As the blinking cursor awaited my instruction, I typed the final sentence of my short story and leaned back to admire it. “Keep dreaming big, James. We have three hundred billion stars waiting for us.” It was a good line, and a fitting kickoff both for the Hayden’s World series and my indie writing career. Career is a bit of an overstatement, perhaps…but it was indeed a launch. After formatting my story and readying to submit it to Kindle Direct Publishing, I realized the next hurdle had materialized: the book cover. How on earth do you make a book cover?
Through a little Googling, I found Canva. My first attempt was a stock image starfield with the words 43 Seconds overlaying it. I scratched my chin. I can do better.
If you’re an indie author like me, you’ve probably endured for-an-indie-author-itis. It goes something like this: This story is well written, for an indie author. That’s a nice cover, for an indie author. I think that sometimes people forget that everyone has his own unique background and one of the appeals of being an indie author is being able to play many parts in the self-publishing process. In my case, I majored in mechanical engineering, which has directly helped with the hard science content in my writing, but I minored in graphic design. After graduating, I spent my days working as a mechanical engineer but my nights and weekends were spent creating artwork. Over the next fifteen years I built my artwork resume with group, juried, and solo shows, and my artwork appeared in magazines such as The Artist’s Magazine and Drawing Magazine and books such as Strokes of Genius: The Best of Drawing. I chose my author name, S.D.Falchetti, with just my abbreviated initials because my full name and website were already in use for my art career (shawnfalchetti.com).

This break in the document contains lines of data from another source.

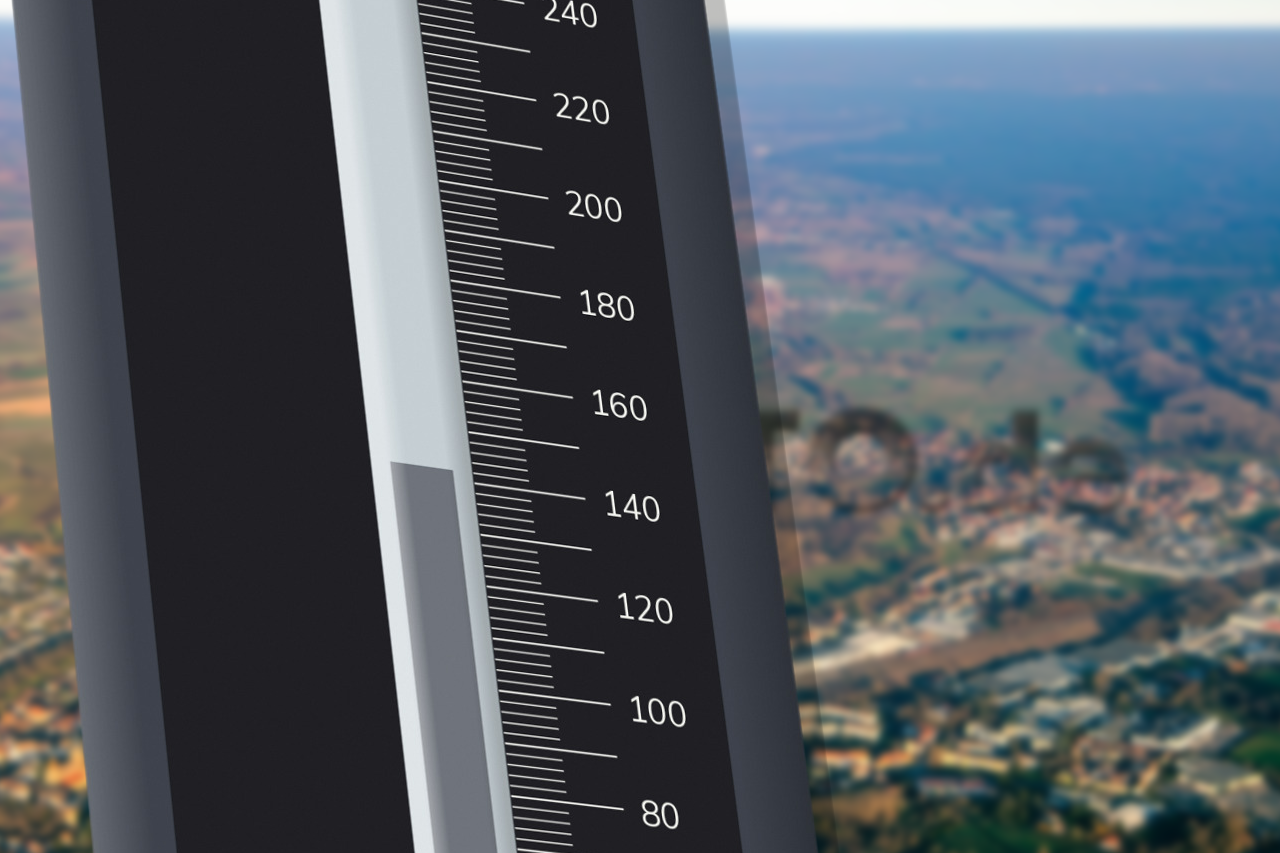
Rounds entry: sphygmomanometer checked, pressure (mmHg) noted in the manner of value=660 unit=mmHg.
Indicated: value=142 unit=mmHg
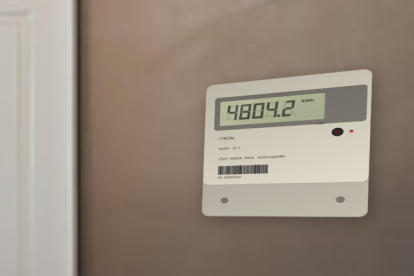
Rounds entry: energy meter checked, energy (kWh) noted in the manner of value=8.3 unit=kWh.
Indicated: value=4804.2 unit=kWh
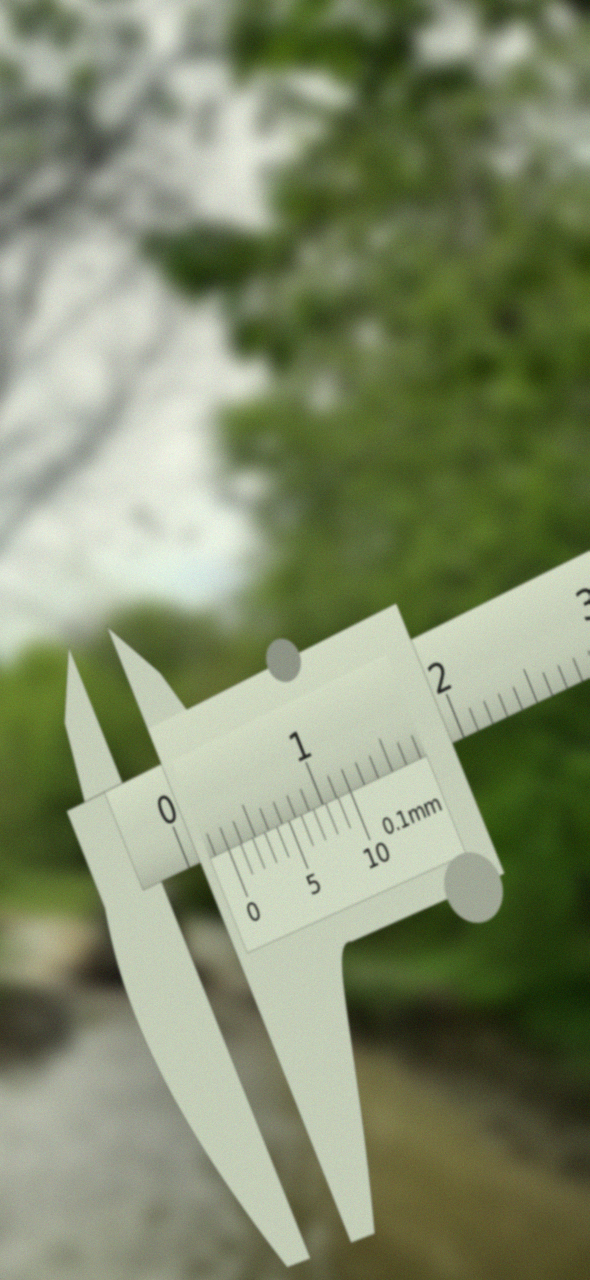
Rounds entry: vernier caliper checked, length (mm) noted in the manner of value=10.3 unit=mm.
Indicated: value=3.0 unit=mm
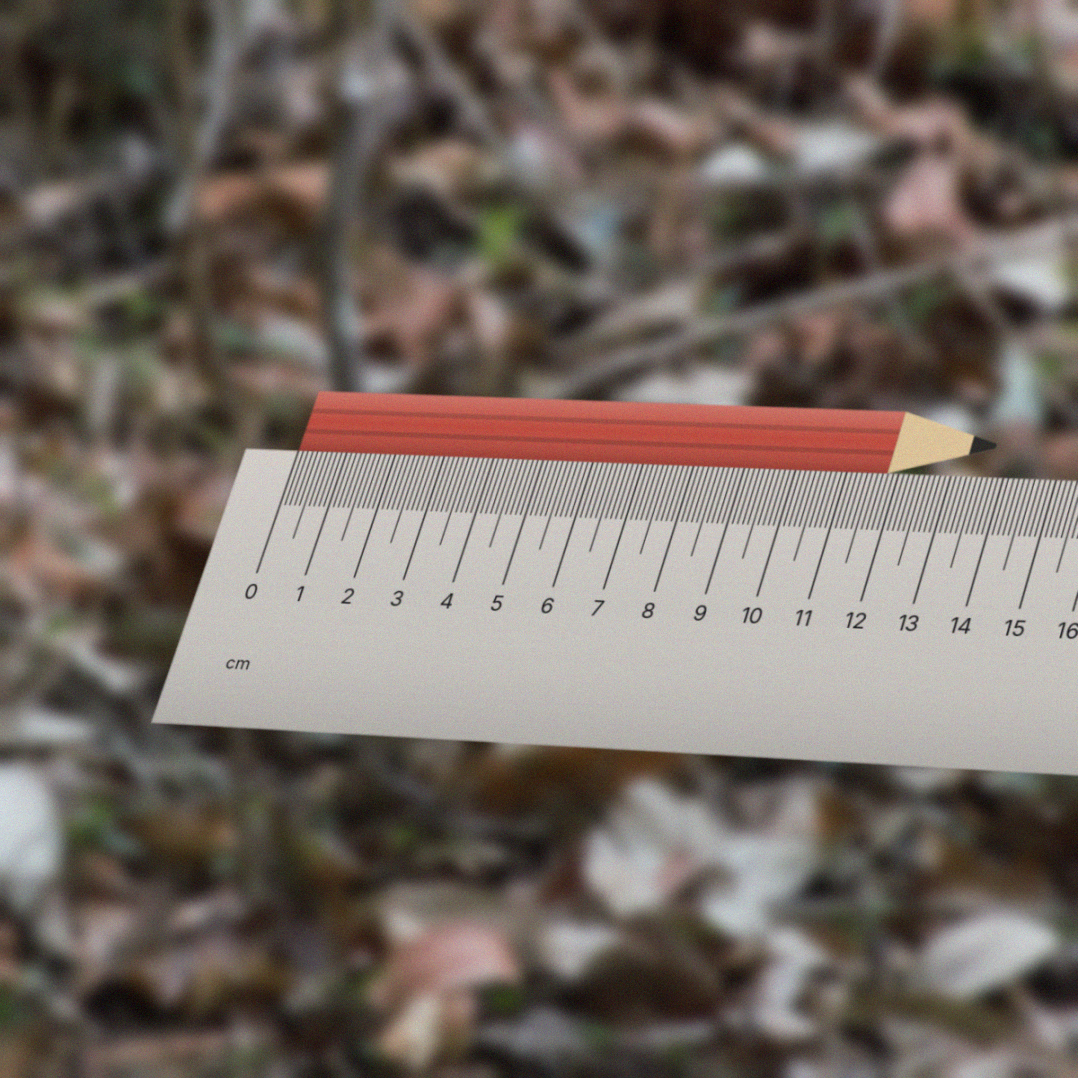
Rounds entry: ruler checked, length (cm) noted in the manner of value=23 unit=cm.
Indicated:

So, back to me staring at my generic starfield cover. Here’s where I hit a slight snafu. I had almost no digital art training. Everything I’d done up to this point had been traditional artwork. Even my graphic design courses used hand-drawn layouts on drafting tables. So, I taught myself Adobe Illustrator and Adobe Photoshop. My first three book covers were made in Adobe Illustrator and I was shooting for a very stylized, minimalistic look:
Out of that bunch, Aero One was the standout, and I kept it. For 43 Seconds and Signal Loss, however, I decided I wanted to go a different route. Science fiction book covers should clearly announce they are science fiction through their imagery, and most covers in the genre have a photorealistic look. So…how to create photorealism? Well, as an engineer I spent many hours learning how to three-dimensionally model things in AutoCad, so the leap to 3D modeling software was more of a short hop. I taught myself Blender. One of my first Blender objects was a space module I pieced together as an experiment. When I hit the render button, I’d realized I found a winner.
In no time, I was creating my own space ships and scenes. I felt like I’d discovered a digital version of George Lucas’s model shop. Here’s the rough model of Bernard’s Beauty, before texturing:
Here’s the Aristarchus and Resolve, which would later grace the new cover of Signal Loss:
Of course these are just the models. They need to be assembled into a composite plate with a background and the overlaying cover text. For this, I used Photoshop:
Over time, I learned how to make configurable Blender models for common background objects like planets. Now by tweaking a few parameters and textures, I could have ringed worlds, icy worlds, moons, or rocky planets with oceans.
The planet Astris, above, appears on the cover of Bernard’s Promise, below:
I also discovered that I could fuse the 3D modeling techniques used for my photorealistic covers with the stylized minimalism of my earlier Illustrator covers. By merging the 3D models of Bernard’s Beauty and the Cassini One Ring with hand-drawn artwork, I created the cover of Hayden’s World: Volume 1. It has a nice, retro, pulpy-art feel to it:
When it was time to create the hardcover version of my books, complete with a folding dust jacket, I had all of the art assets because I had created them myself, and it was easy to expand the layout to include the spine, back cover, and sleeve layouts. Now, when I say easy, it wasn’t really easy. Graphic design is actually pretty hard, especially for a multipage layout like a dust jacket. But, I loved doing it. I could make covers all day long. The resulting covers have a common design language and clearly are part of the same series:
So, that’s it - my book cover journey, and a few secrets of how I do things. I hope you enjoy both the stories and artwork. Thanks for following along.